Sepsis, a syndrome in which the body’s immune system overreacts to an infection, can have several life-threatening complications.
One of those is acute respiratory distress syndrome (ARDS), a lung complication involving inflammation and dysfunction of the endothelial layer. Sepsis induced ARDS is deadlier than other forms of ARDS, making it a top priority for hospitals and researchers alike.
ARDS was initially called adult respiratory syndrome when it was first characterized in 1967. The first criteria to define the disease came in 1988 with the use of a four-point lung-scoring system.
This scoring system looks at measures of pressure in the lung, specifically positive end-expiratory pressure and ratio of partial pressure of arterial oxygen to the fraction of inspired oxygen, the compliance of the lung and the degree of infiltration as seen by radiographs of the chest.
While it is widely used in research, this criterion does not indicate survivability or severity when used in the first three days after onset and is therefore often not clinically useful.
In relation to sepsis, ARDS has a more rapid onset and a higher chance of resulting in mortality. In patients with severe sepsis, initial serum lactate levels and a microbiologically proven infection were both associated with increased occurrence of ARDS.

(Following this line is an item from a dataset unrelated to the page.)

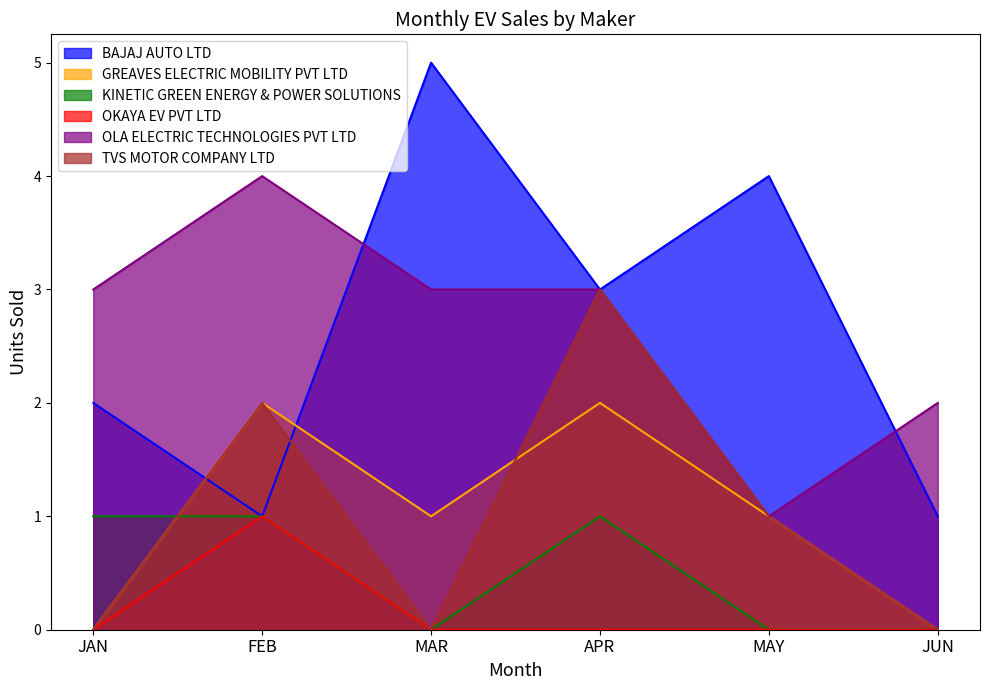

What is the minimum value for OLA ELECTRIC TECHNOLOGIES PVT LTD?

1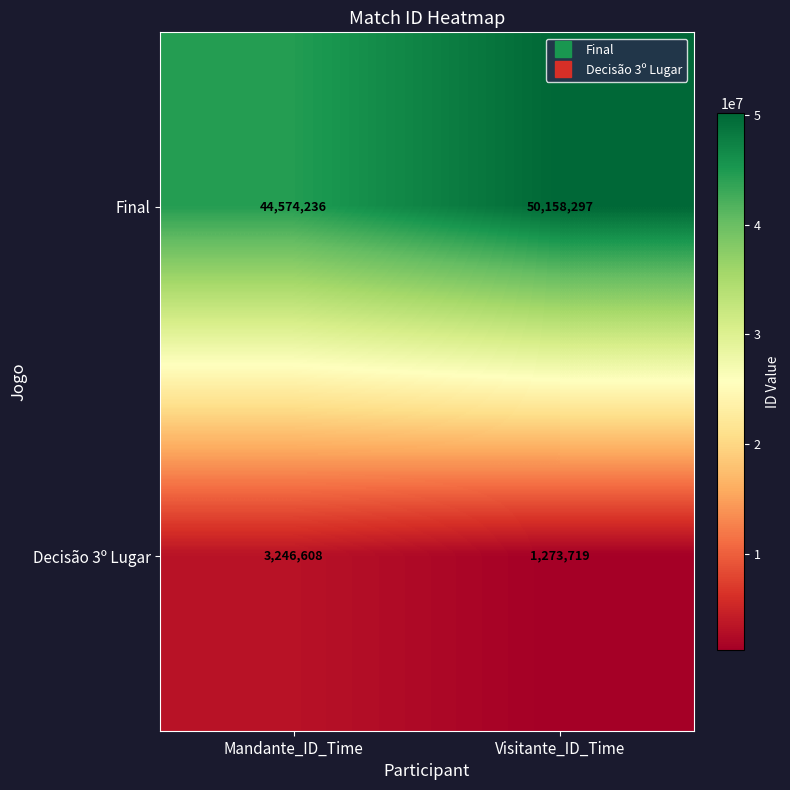

The value of Final at Mandante_ID_Time is 44574236. True or false?

True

ARDS is a heterogeneous syndrome, meaning it can be caused by several different pathways. The general pathology involves increased permeability of the endothelial cells of the pulmonary capillary and of the epithelial cells of the alveoli.
Sepsis induced ARDS is often caused by indirect injury to the lung. However, pneumonia can directly injure the lung leading to ARDS and can also cause sepsis.
In preclinical model studies, the different mechanisms of direct and indirect injury pathways are being explored.
The pathway sepsis is more likely to work indirectly, as this pathway of injury has been shown to be due to inflammatory mediators. These mediators cause systemic endothelial damage, thereby causing the lung damage which precedes ARDS.
One example of this is defective signaling between inflammatory and hemostatic effector cells and the formation of neutrophil extracellular traps (NETs), which can cause injury to endothelial cells.
ARDS, once initiated, passes through several phases. First, the acute phase sees rapid respiratory failure in patients with risk factors for the disease.
Here, increased permeability of the alveolar-capillary barrier leads to protein-rich edema fluid moving into the air spaces. It is also linked to leukocytes and red blood cells translocating into the alveolar space.
In some cases, ARDS does not progress any further and comes to an end. In other cases, it progresses to fibrosing alveolitis accompanied by hypoxemia (low blood oxygen levels).
During recovery from this, the hypoxemia gradually dissolves and the lung compliance is improved. In most patients, lung function returns to normal levels.
As of now, there is no single treatment for ARDS. The treatment of sepsis-related ARDS does not differ from standard ARDS, where oxygenating tissue is the main goal.
The decreased lung function of ARDS means many patients are fitted with mechanical ventilators to mechanically push air into the lungs. The type of ventilation can differ and have significant effects on outcome.
Noninvasive ventilation has indicated to be useful for some patients, but not for those with hypoxemic respiratory failure. Invasive mechanical ventilation is generally more strongly advised.
This is occasionally used in addition to permissive hypercapnia (elevated carbon dioxide levels in the blood), especially in sepsis-induced ARDS.
Biological agents can be injected to reduce ARDS symptoms. One trial showed that injection with a neuromuscular blocking agent improved the outcome of sepsis-induced ARDS, while not affecting muscle weakness.
When neuromuscular blocking agents are administered early, the hospital mortality rate of patients with severe sepsis and ARDS was reduced. It therefore seems that these blocking agents can be used in patients afflicted with both conditions on a short-term basis when administered early on in disease onset.
Platelets are central to early phases of ARDS induced by sepsis. A common over the counter drug, aspirin, acts as a platelet inhibitor.
Preclinical models have shown that aspirin can be used to both prevent and treat sepsis-induced ARDS by hindering recruitment of neutrophils, neutralizing the inflammatory cascade, and reducing sequestration of platelets in the lungs.
This was backed up by clinical studies, where administration of aspirin reduced the development and mortality of severe sepsis and ARDS.